Au fil de son évolution, il a fait la découverte la plus révolutionnaire qui n’a jamais été faite, celle qui allait changer son futur à jamais : la maîtrise du feu lui a ouvert les portes de l’énergie à volonté et enclenché, grâce à son intelligence et son instinct grégaire, son processus de domination totale sur toutes les espèces et dans tous les domaines.

Cette découverte du feu lui a assuré bien plus que sa simple survie puisqu’elle lui a simultanément permis :
  • de se protéger du froid et plus largement d’améliorer son confort thermique sans se contenter de subir les saisons,
  • de se protéger des prédateurs parce que le feu peut être autant une protection qu’une arme,
  • de faire cuire puis de manger des produits jusque-là inconsommables en leur état naturel,
  • d’améliorer la qualité sanitaire de l’alimentation débarrassée d’une partie des parasites grâce à la cuisson,
  • de conserver les denrées les plus périssables grâce à l’enfumage,
  • de s’éclairer la nuit mais aussi de bénéficier de lumière à l’intérieur des abris naturels que constituent les grottes,
  • de faciliter la socialisation des individus et d’imposer une gestion du temps pour gérer le feu,
  • de différencier les fonctions des individus, de ceux qui s’occupent du feu et du repas, de la cueillette ou de la chasse,
  • de fabriquer des outils et des armes…
Tous ces effets simultanés et cumulés ont provoqué plus une vraie révolution qu’une simple évolution. La vie, avant et après la maîtrise du feu, n’a plus rien de commun.
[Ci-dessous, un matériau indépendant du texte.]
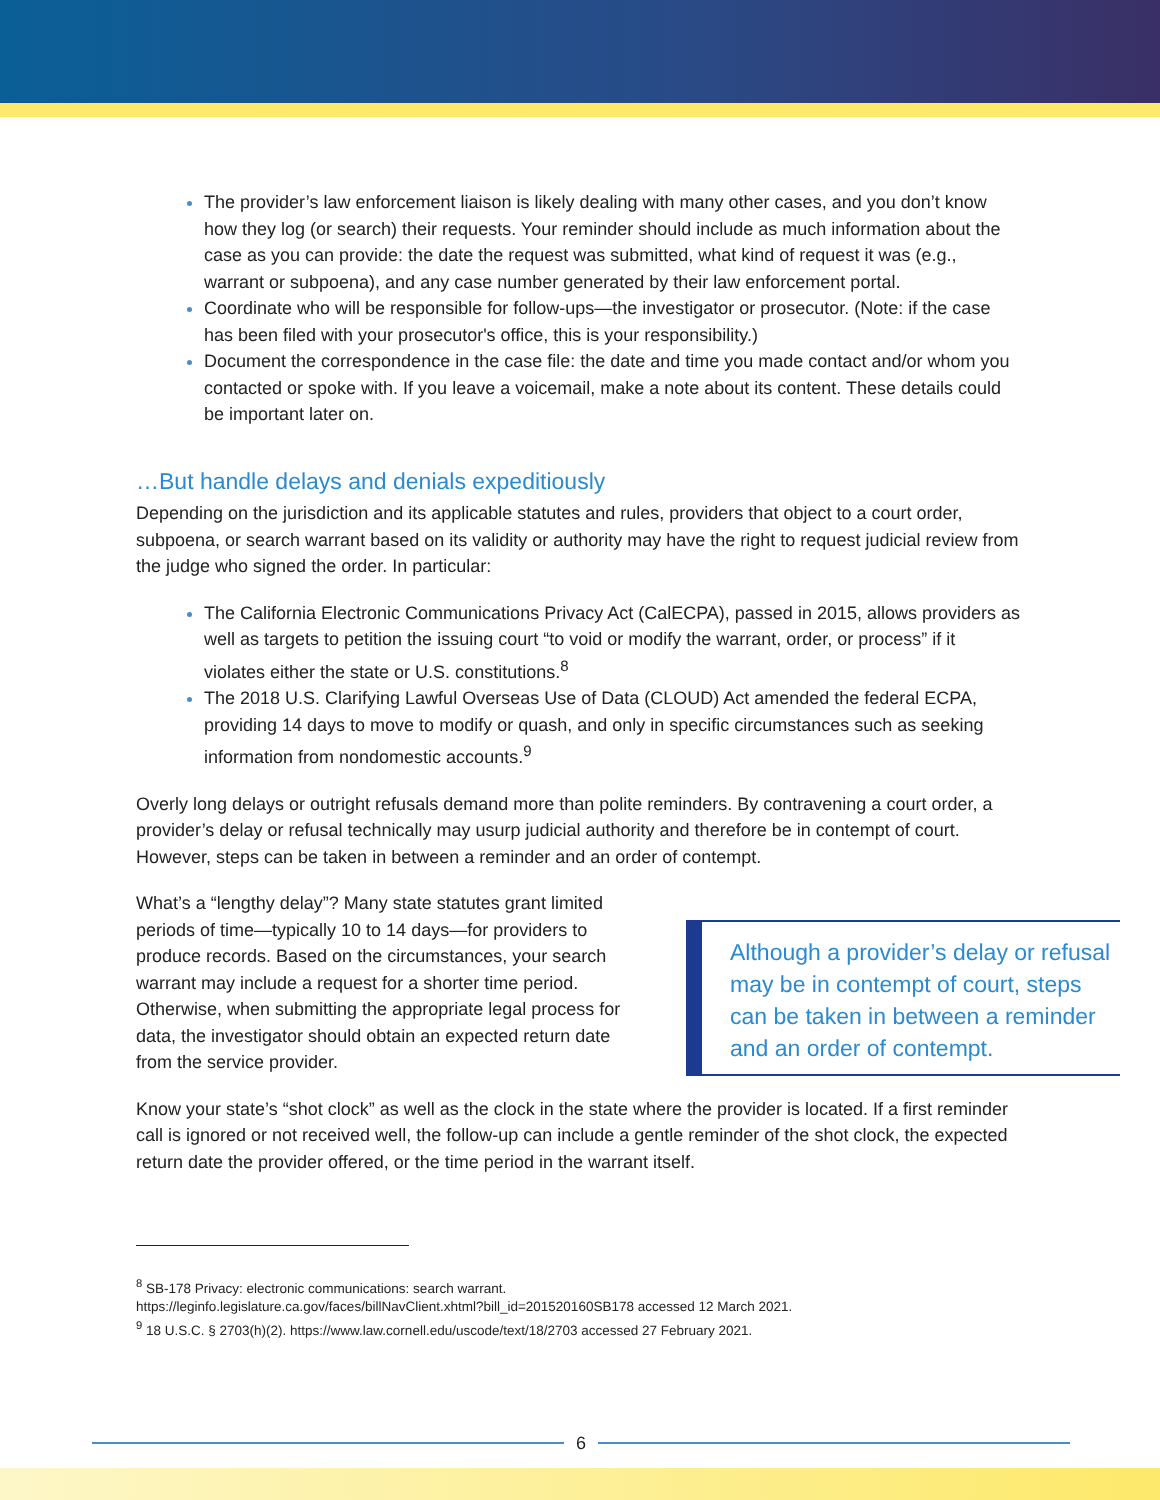The provider’s law enforcement liaison is likely dealing with many other cases, and you don’t know how they log (or search) their requests. Your reminder should include as much information about the case as you can provide: the date the request was submitted, what kind of request it was (e.g., warrant or subpoena), and any case number generated by their law enforcement portal.
Coordinate who will be responsible for follow-ups—the investigator or prosecutor. (Note: if the case has been filed with your prosecutor's office, this is your responsibility.)
Document the correspondence in the case file: the date and time you made contact and/or whom you contacted or spoke with. If you leave a voicemail, make a note about its content. These details could be important later on.
…But handle delays and denials expeditiously
Depending on the jurisdiction and its applicable statutes and rules, providers that object to a court order, subpoena, or search warrant based on its validity or authority may have the right to request judicial review from the judge who signed the order. In particular:
The California Electronic Communications Privacy Act (CalECPA), passed in 2015, allows providers as well as targets to petition the issuing court “to void or modify the warrant, order, or process” if it violates either the state or U.S. constitutions.<sup>8</sup>
The 2018 U.S. Clarifying Lawful Overseas Use of Data (CLOUD) Act amended the federal ECPA, providing 14 days to move to modify or quash, and only in specific circumstances such as seeking information from nondomestic accounts.<sup>9</sup>
Overly long delays or outright refusals demand more than polite reminders. By contravening a court order, a provider’s delay or refusal technically may usurp judicial authority and therefore be in contempt of court. However, steps can be taken in between a reminder and an order of contempt.
What’s a “lengthy delay”? Many state statutes grant limited periods of time—typically 10 to 14 days—for providers to produce records. Based on the circumstances, your search warrant may include a request for a shorter time period. Otherwise, when submitting the appropriate legal process for data, the investigator should obtain an expected return date from the service provider.
Although a provider’s delay or refusal may be in contempt of court, steps can be taken in between a reminder and an order of contempt.
Know your state’s “shot clock” as well as the clock in the state where the provider is located. If a first reminder call is ignored or not received well, the follow-up can include a gentle reminder of the shot clock, the expected return date the provider offered, or the time period in the warrant itself.
<sup>8</sup> SB-178 Privacy: electronic communications: search warrant.
https://leginfo.legislature.ca.gov/faces/billNavClient.xhtml?bill_id=201520160SB178 accessed 12 March 2021.
<sup>9</sup> 18 U.S.C. § 2703(h)(2). https://www.law.cornell.edu/uscode/text/18/2703 accessed 27 February 2021.
6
Le début de la civilisation est né. L’homme ne se contente plus de subir la nature et de s’y adapter, il commence à la modifier pour l’adapter à ces propres besoins.

L’intelligence a été le facteur déterminant de l’adaptation à cette évolution. Les hommes les plus doués sont ceux qui se sont le mieux adaptés et le plus développé en cette première période de croissance de la population humaine.

Le développement de l’intelligence a conduit à la découverte de la culture et à la domestication de certains animaux. Le développement de l’agriculture et de l’élevage associé à la maîtrise de l’énergie a forcé à la sédentarisation puis à l’accroissement des regroupements et, par nécessité, à la construction de bâtiments destinés à protéger récoltes et animaux puis à assurer un confort permanent des occupants.

En sécurité et au confort dans ses habitations, chaque individu a pu disposer de temps libre qu’il à su utiliser pour développer de nouvelles activités au grès de ses envies et de ses capacités. La création s’est associée à la différenciation des fonctions pour conduire à la spécialisation.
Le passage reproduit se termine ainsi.